Suddenly the removalists had put the desk down to watch.

And suddenly Angus was standing up on the tractor, holding a dog firmly under each arm, as if he was afraid they might interrupt.

Nothing interrupted.

‘Marry me,’ Max said again, and he took her hand in his and held it to his lips.

This was crazy. Mad.

It was muddy. He was kneeling in the mud, asking her if she’d marry him.

She had an audience hanging on her response.

Joy began to well up inside her-clearly, this could be no dream.

She knelt down, too.

‘Your dress,’ he said, in mock horror.

‘Blue and brown’s great,’ she said, and her eyes were inches from his. She had both his hands in hers. She had him right where she wanted him.

‘Ask me again,’ she said.

‘I think I’ve forgotten. What was the question?’

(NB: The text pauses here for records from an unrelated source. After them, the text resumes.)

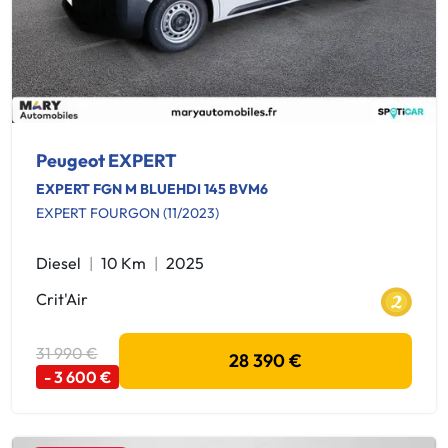
Peugeot EXPERT
EXPERT FGN M BLUEHDI 145 BVM6
EXPERT FOURGON (11/2023)
Diesel
10 Km
2025
Crit'Air
31 990 €
28 390 €
- 3 600 €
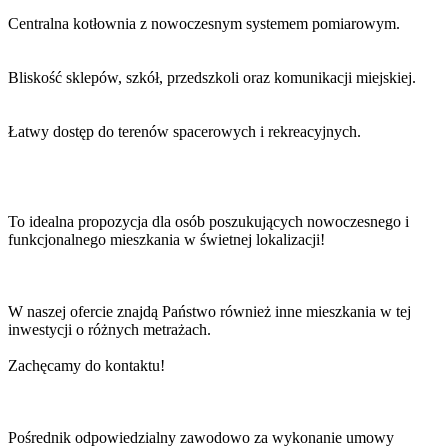
Centralna kotłownia z nowoczesnym systemem pomiarowym.
Bliskość sklepów, szkół, przedszkoli oraz komunikacji miejskiej.
Łatwy dostęp do terenów spacerowych i rekreacyjnych.
To idealna propozycja dla osób poszukujących nowoczesnego i
funkcjonalnego mieszkania w świetnej lokalizacji!
W naszej ofercie znajdą Państwo również inne mieszkania w tej
inwestycji o różnych metrażach.
Zachęcamy do kontaktu!
Pośrednik odpowiedzialny zawodowo za wykonanie umowy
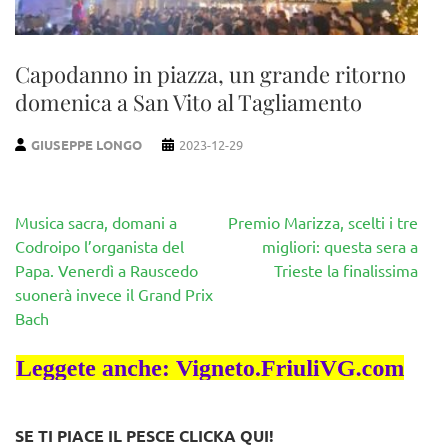
Capodanno in piazza, un grande ritorno
domenica a San Vito al Tagliamento
GIUSEPPE LONGO
2023-12-29
Navigazione
Musica sacra, domani a
Premio Marizza, scelti i tre
articoli
Codroipo l’organista del
migliori: questa sera a
Papa. Venerdì a Rauscedo
Trieste la finalissima
suonerà invece il Grand Prix
Bach
SE TI PIACE IL PESCE CLICKA QUI!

‘Something about marriage.’

‘Right, that,’ he said, sounding dazed. And then he swore. ‘I knew I forgot something. Hang on a minute.’ And he reached round to his back pocket and found a box. A tiny crimson box.

He flicked it open.

It wasn’t a ring. It was a single diamond, perfect, sparkling in the sunlight. Making her catch her breath with wonder.

‘I didn’t know how you’d like it set,’ he said. ‘So I thought… There’s so much you’ve done because you had no choice. I thought if you said yes…’

‘If I said yes…

‘If you said yes,’ he went on resolutely, ‘we can get it set any way you want. We can surround it with rubies. We can embed it in gold or mount it on platinum. You can have a woven plait band or a smooth one. Anything you like, my love. As long as you take me.’

‘A package deal, huh?’

‘A package indeed,’ he said, and cast an amused look around at their audience. ‘A family. A medical centre. A medical partnership. Love. All or nothing, my beautiful Maggie. So I’m asking you again, and I’m thinking surely this time you need to answer. Maggie Croft, love of my heart, please will you marry me?’

And what was a girl to say to that?

She put her hands on his face. She drew a deep breath and she smiled into his loving eyes.

And she cast her future to the wind, to blow where it willed, with this man beside her.

‘Yes,’ she whispered. ‘Yes, I will. My love. My heart. My life.’